Tutta la squadra, comunque, è stata all’altezza di supportare una Maglia Rosa. Per esempio, Pedrero ha messo tutti in fila sul Mortirolo…
«Sono stati tutti bravissimi. L’altro giorno con Pedrero ci siamo fatti due risate vedendo una foto del Mortirolo in cui lui prova a rispondere all’attacco di Nibali. È un ragazzo semplicissimo, ha passato le serate a leggere libri e collezionare le figurine Panini. E so­prattutto va forte e sta crescendo mol­to. Proprio quel giorno, scendendo dall’Aprica, è caduto e per due giorni ha sofferto parecchio, per questo motivo era tutto fasciato nelle ultime tap­pe».

Primo Grande Giro con la Movistar per te. Mica male come inizio...
«No, direi proprio di no. Mi sto trovando molto bene in questo team, si riesce a lavorare con serenità. Dal­l’esterno non ci sono pressioni e l’ambiente è decisamente più flessibile ri­spetto agli ambienti anglosassoni, dove è vietato sgarrare e uscire da quanto programmato. L’allenatore ha più in­fluenza, si può dare spazio all’inventiva. Insomma, in questo Giro mi sono divertito».

Come si sta sotto l’egida di una leggenda nel suo ruolo come Eusebio Unzuè?
«È un grande manager. Non è il classico proprietario che rimane in disparte, a lui piace intervenire e parlare ai ra­gazzi. In questo Giro è arrivato gli ultimi quattro giorni per accompagnarci in questo ultimo sforzo. Non dice mai cose banali. Ho il ricordo di lui alla Banesto, quando io ancora correvo, e son felice di aver constatato che non è cambiato e ha ancora grandi motivazioni».

Hai fatto il Giro di Svizzera: ora il Tour o qualche giorno di riposo?
« In realtà non andrò al Tour e avrò qualche giorno di riposo. In ogni caso, al Tour il capitano unico sarà Quintana.
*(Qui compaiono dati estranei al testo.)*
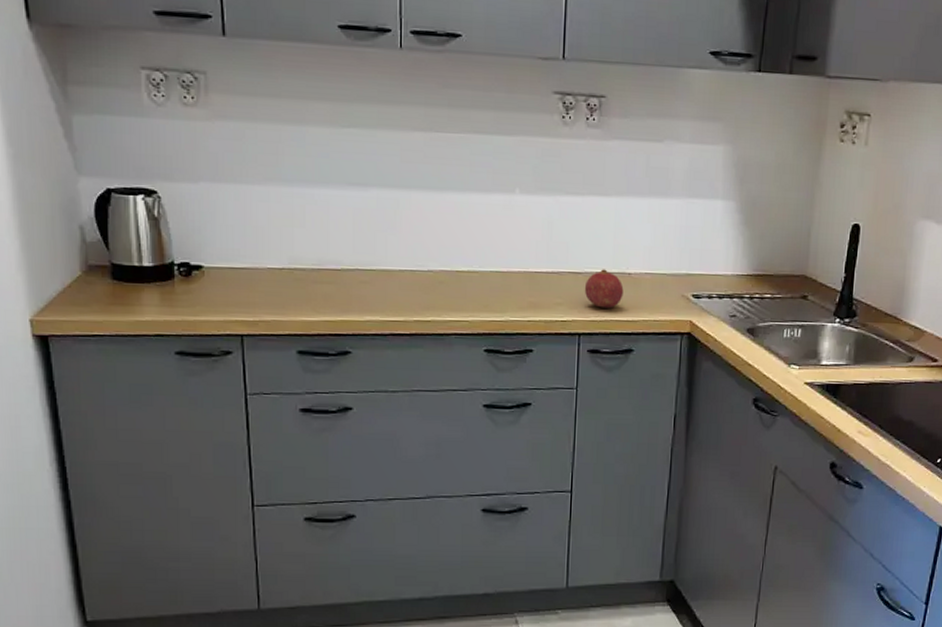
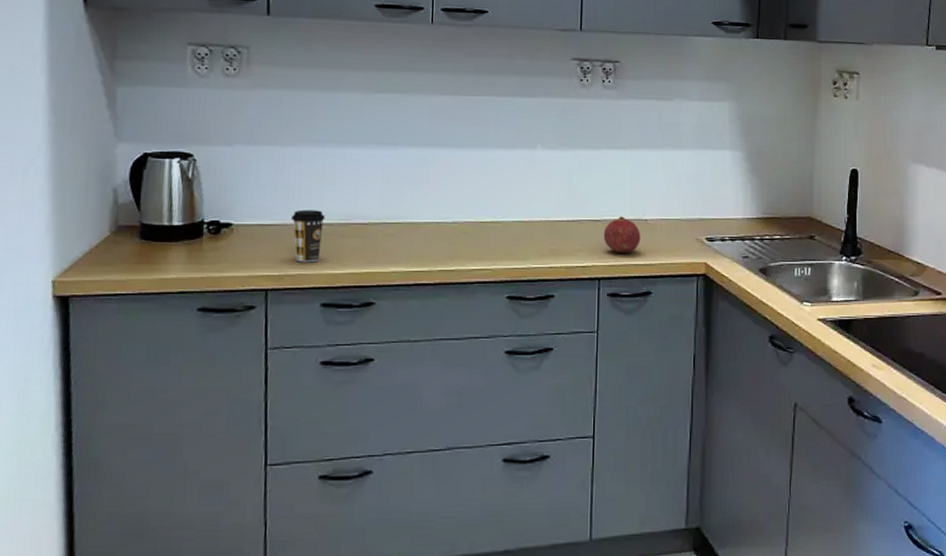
coffee cup: none [263,253,297,309] -> present [292,210,325,263]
È fiducioso, soprattutto dopo la vittoria di inizio anno al Tour Co­lombia. Al suo fianco ci saranno Landa e Valverde».

Carapaz alla Vuelta invece?
«Dovrebbe, sì. Ma l’ultima parola l’avrà Unzué e adesso è un po’ presto per parlarne».

Ti sei dato una spiegazione sul basso rendimento di Quintana degli ultimi due an­ni?
«Sinceramente no. Io sono arrivato quest’anno e non so cosa non abbia funzionato nelle scorse stagioni. Alla fine di questo 2019 potrò fare il mio primo bilancio e cercare di capire cosa ha funzionato e cosa no. Parlare di quanto accaduto gli anni passati, quando non c’ero, penso sia irrispettoso nei confronti della squadra in cui lavoro».

Ad inizio anno si parlava di tre stelle in Movistar: Quintana, Valverde e Landa. Ora ce n’è una quarta. Quanto sarà difficile trattenerle tutte a fine anno?
«Sarà difficile. Ba­sti pensare alla Ineos, che avrà un budget ancora più grande degli anni passati. Co­me si fa a competere con queste squadre? Froome e Tho­mas hanno come terzi e quarti uo­mini gente che è stata campione del mondo e vinto classiche monumento. Se decidono di fare un’offerta è difficile controbattere. Al Tour dominano, mentre il Giro per fortuna è più imprevedibile».

Questo Giro è una delle vittorie più belle per te da quando sei direttore sportivo?
«Assolutamente sì. Mi sono sentito ve­ramente partecipe di questa vittoria. I media spagnoli hanno esaltato il nuovo modo di correre della squadra. Siamo stati perfetti, c’è poco da dire. I rivali ci hanno regalato qualche secondo, ma Carapaz e Landa in salita erano i più forti in assoluto».